Charging for content is not a way out of the crisis, though I agree it is a first step. First, the NYT, like other news orgs, should let bloggers blog and start working on developing exclusive content again. The way to do that is (for example), relying on freelancers abroad and cultivating them, being bold in their reporting and diverse. The NYT, like so much of the MSM, is timorous at best, they have their editors and usual staff writers, who are all too frightened to do anything out of the run-of-the-mill. Secondly, they’ll have to invest downwards, not upwards. I write occasionally for one of the biggies, and I cannot survive on what they pay, no way. But their editors are surely not being paid LESS than they were being paid 15 years ago… So in the end, writing fo them has become a form of high-class blogging. Another suggestion is: They should campaign to remind younger readers of the benefits of reading physical paper. The laptop at a certain coffee shop might seem really sexy, but it is very limiting. Anyway…. gotta run.

Posted by Talleyrand | Report as abusive

Get over yourself, NYT.
I don’t even read it online when it’s free, why would I want to pay for that vacuous verbosity and NYC pretension?

It’s a whole new game when you can’t sell news by the pound.
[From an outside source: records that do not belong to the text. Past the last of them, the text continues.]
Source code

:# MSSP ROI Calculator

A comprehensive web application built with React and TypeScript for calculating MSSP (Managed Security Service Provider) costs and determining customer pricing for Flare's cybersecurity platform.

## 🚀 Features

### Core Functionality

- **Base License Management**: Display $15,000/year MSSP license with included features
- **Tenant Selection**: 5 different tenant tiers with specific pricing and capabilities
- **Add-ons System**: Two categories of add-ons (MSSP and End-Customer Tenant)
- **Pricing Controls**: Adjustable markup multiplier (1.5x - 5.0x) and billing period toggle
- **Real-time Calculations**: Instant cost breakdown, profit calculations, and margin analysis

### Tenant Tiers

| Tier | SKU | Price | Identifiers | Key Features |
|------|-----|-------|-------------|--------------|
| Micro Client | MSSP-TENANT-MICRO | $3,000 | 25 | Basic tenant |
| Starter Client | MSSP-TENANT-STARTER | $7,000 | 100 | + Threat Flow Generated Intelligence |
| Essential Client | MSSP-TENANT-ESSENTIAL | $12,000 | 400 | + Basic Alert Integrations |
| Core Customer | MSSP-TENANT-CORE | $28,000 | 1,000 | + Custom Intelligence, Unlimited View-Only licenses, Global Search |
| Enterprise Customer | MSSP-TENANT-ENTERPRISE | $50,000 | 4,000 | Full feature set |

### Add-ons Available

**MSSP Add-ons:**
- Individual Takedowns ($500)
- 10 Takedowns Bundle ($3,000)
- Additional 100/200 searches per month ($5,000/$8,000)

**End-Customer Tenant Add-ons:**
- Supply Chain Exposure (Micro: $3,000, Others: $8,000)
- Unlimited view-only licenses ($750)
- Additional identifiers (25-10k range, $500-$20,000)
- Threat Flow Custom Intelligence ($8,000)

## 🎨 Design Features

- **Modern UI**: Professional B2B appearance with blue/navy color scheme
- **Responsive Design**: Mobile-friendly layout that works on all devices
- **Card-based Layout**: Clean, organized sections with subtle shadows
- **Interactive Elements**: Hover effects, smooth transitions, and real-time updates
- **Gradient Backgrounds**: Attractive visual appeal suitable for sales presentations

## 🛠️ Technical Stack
Posted by DavidJ | Report as abusive

Dear Writer,
The above related stories had already appeared on many news websites.
Here,Reuters is not an exceptional one.
I have already written comments pros and cons payable online news from these great,world famous medias.
Due to financial crunch, less in real sales,establishment costs and all added to come to conclusion on charging their news at nominal rates to its members and users.
i am a regular reader and a writer by comments on all vital articles,editors blogs, film review,sports and entertainments pages to New York Times.
I have my own blog and regularly contributing,sharing my views on many subjects and gladly,New York Times are publishing it.
There so many other avenues for more revenue generation and to get more leverage and more profits by this great,well known news medias.
Let us wait and see of their results.
Still,one year to go.,

Posted by mdspatsy | Report as abusive

The fact that most Times newspapers are losing money each year is more due to its editorial “bent” and leftist views than to a decline in print media.Watch what happens when people like me have to pay for this,bye-bye!!!!!